McCarthy called it “the largest savings in American history” in a floor speech ahead of the vote, saying it would combat the “runaway spending” that has become a defining feature of the Biden administration.
“We produced a bill that in divided government takes a step toward smaller government, less regulation, more economic growth, and more take-home pay, and unlike previous speakers, you don’t have to pass the bill to find out what’s in it,” McCarthy said.
The speaker had fulfilled a commitment established during the speaker race in January to allow members 72 hours to read the 99-page bill before casting their votes on it.
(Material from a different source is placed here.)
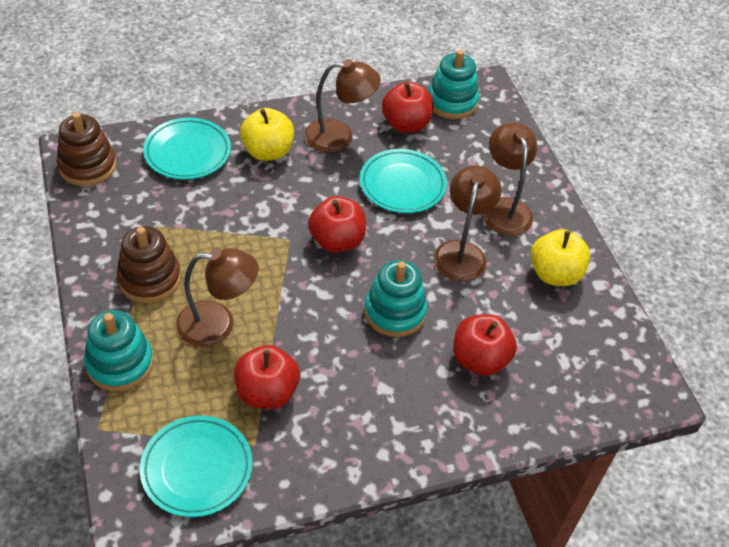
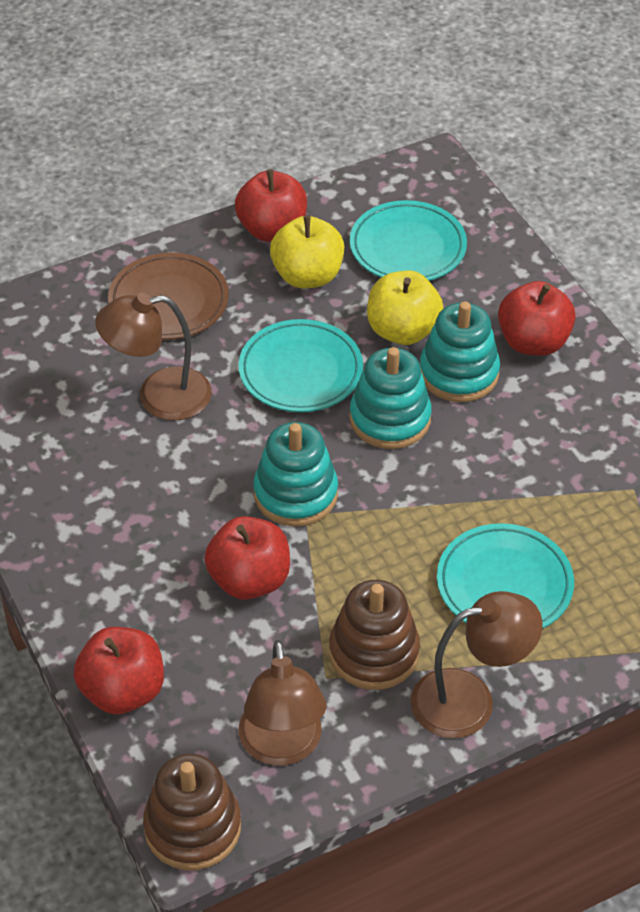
brown lamp: [176,248,259,347] [304,59,381,152] [434,165,502,281] [483,122,537,236] = 4 -> [95,293,212,421] [239,640,326,766] [411,591,542,738] = 3
brown plate: none = 0 -> [108,253,229,340] = 1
Although two-thirds of the Republican conference ultimately supported the bill, GOP leaders were up against fierce opposition from within the party after some argued the legislation was insufficient.
“I don’t want to create a new baseline in terms of spending in this country,” Rep. Harriet Hageman (R-WY) told Breitbart News. “I also don’t like the fact that we’re just simply suspending the debt through a certain date rather than by a specific amount,” she added, noting she was following the will of her constituents in opposing the bill.
House Freedom Caucus members were some of the most vocal opponents of the bill and urged Republicans to reject it, arguing it paled in comparison to the GOP-preferred bill that had passed the House in April, though no Democrats supported that bill.
One caucus member, Rep. Ralph Norman (R-SC), was asked by a reporter if he would rather default than vote for the McCarthy-Biden deal, to which he replied, “I’m willing to take that risk because the country is in deep financial trouble.”
“Default’s not going to happen,” Norman added. “Your presumption is we’re going to default. They’re not. [Democrats] can’t take that risk. It’s Biden that left the bargaining table for 97 days for God’s sake.”
Some hardline veteran conservatives, such as Reps. Jim Jordan (R-OH), Thomas Massie (R-KY), Tom McClintock (R-CA), and others, however, were uncharacteristically supportive of the bill because of a certain provision that they said would force historic and substantive changes to government spending habits.
The section in the bill, proposed by Massie, would push the House to fund the government through 12 appropriation bills rather than one omnibus bill later in the year, which Massie said would help “restore regular order.”
“If we want to control the overall amount of spending … then that’s our opportunity,” Massie said.